Page excerpt >>
Version-Release number of selected component (if applicable):

How reproducible:

Steps to Reproduce:
1. Use ssh to connect to a rawhide system, login using valid username/password.
2. Look at sshd log entries in /var/log/secure, they're in local time
3. Use ssh to connect again, but Ctrl-C to abort without logging in
4. Look in /var/log/secure again, log entry is in UTC.
5. mkdir -p /var/empty/sshd/etc && cp -af /etc/localtime /var/empty/sshd/etc
6. Repeat steps 3&4, log entry is in local time.
Actual results:
Failed ssh logins cause sshd log entries in UTC rather than local time.

Expected results:
All syslog entries in local time.

Additional info:
Changelog in openssh-server package includes this entry...
* Tue Nov 20 2007 Tomas Mraz <tmraz@redhat.com> - 4.7p1-4
- do not copy /etc/localtime into the chroot as it is not
  necessary anymore (#193184)

I suspect this may have led to the problem.  Commands in step 5 above restore
functionality from older /etc/rc.d/init.d/sshd script, which seems to correct
syslog entries.
Comment 1 Tomas Mraz 2008-02-29 11:14:55 EST
That's supposed to be fixed in rsyslog. It should always use local time in the
syslog entries and not the time sent from client.
Comment 2 Tomas Mraz 2008-02-29 11:18:07 EST
See also bug 231326
Comment 3 Peter Vrabec 2008-03-05 12:22:58 EST
according to RFC3339,
it seems that syslog should use timestamp specified in received message if 
it's valid.

Challenges >>
- a) According to the bug report, in what time zone are sshd log entries written when an ssh login fails?
- b) List every file system path that the bug report mentions.
- c) Change "UTC" to "GMT" in the bug report's passage from "5. mkdir -p" to "than local time.", and write out the changed passage.
Rely only on the bug report for your answers.

Information supplied >>
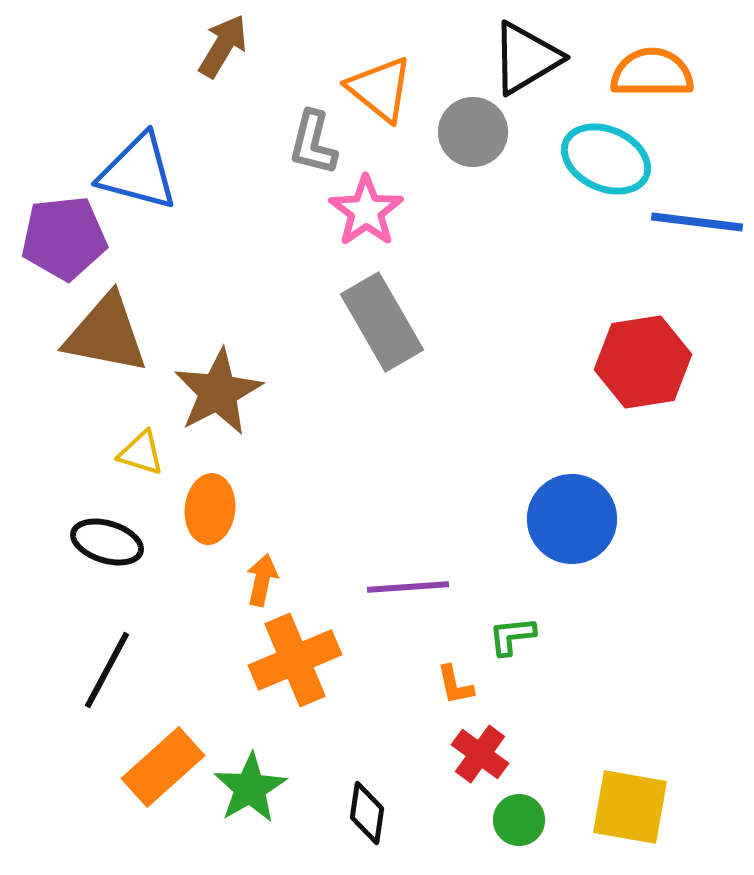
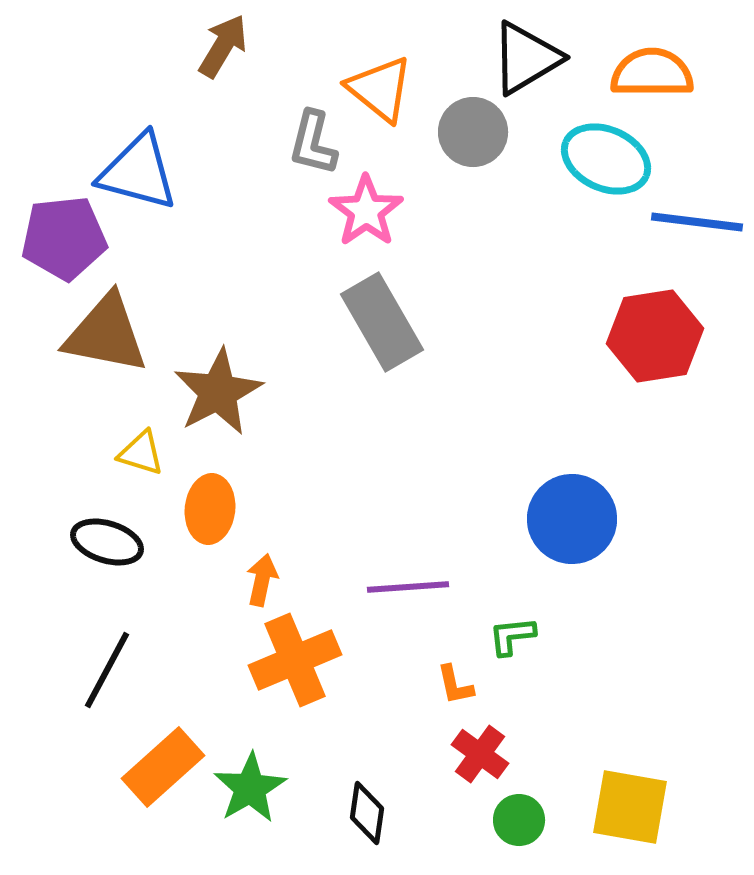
red hexagon: moved 12 px right, 26 px up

Per-task answers >>
- a) UTC

- b) /var/log/secure, /var/empty/sshd/etc, /etc/localtime, /etc/rc.d/init.d/sshd

- c)
5. mkdir -p /var/empty/sshd/etc && cp -af /etc/localtime /var/empty/sshd/etc
6. Repeat steps 3&4, log entry is in local time.
Actual results:
Failed ssh logins cause sshd log entries in GMT rather than local time.